Some traditions suggest that the transcendent goods of truth, goodness, and beauty put us in touch with the divine. Plato said virtuous human beings became godlike. He imagined the gods as true, good, and beautiful. The essence of the divine is a kind of eternal stability and glowing beauty. To live well, we should imitate that ideal of perfection.
Of course, perfection is not available for mere mortals. Happiness is not always easy to obtain. We are fallible beings in a broken world. Human life is an ongoing process of overcoming challenges. Great art comes from struggle. The same is true of scientific achievement and business success.

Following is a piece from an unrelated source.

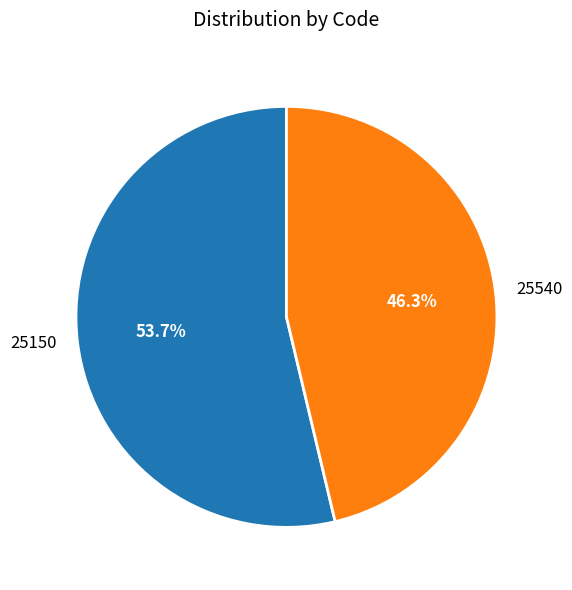

How many segments does this pie chart have?

2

Understanding the value of struggle can provide us with inspiration and hope. This world contains much that is ugly, dishonest, and evil. The wickedness of the world can make us resentful. It can lead to despair. It can even seduce us into giving up on the task of living well.
In a corrupt world, it is easy to become corrupt and complicit. It is more difficult to struggle on, and to remain steadfast against the seductions of the world. The gods do not struggle to be good, beautiful, or true. But human beings must work at it. The struggle to live well is essential to happiness. That’s why as the new year dawns, we make resolutions. For a happy new year, we should renew our commitment to being better, more truthful, and to living a more beautiful life.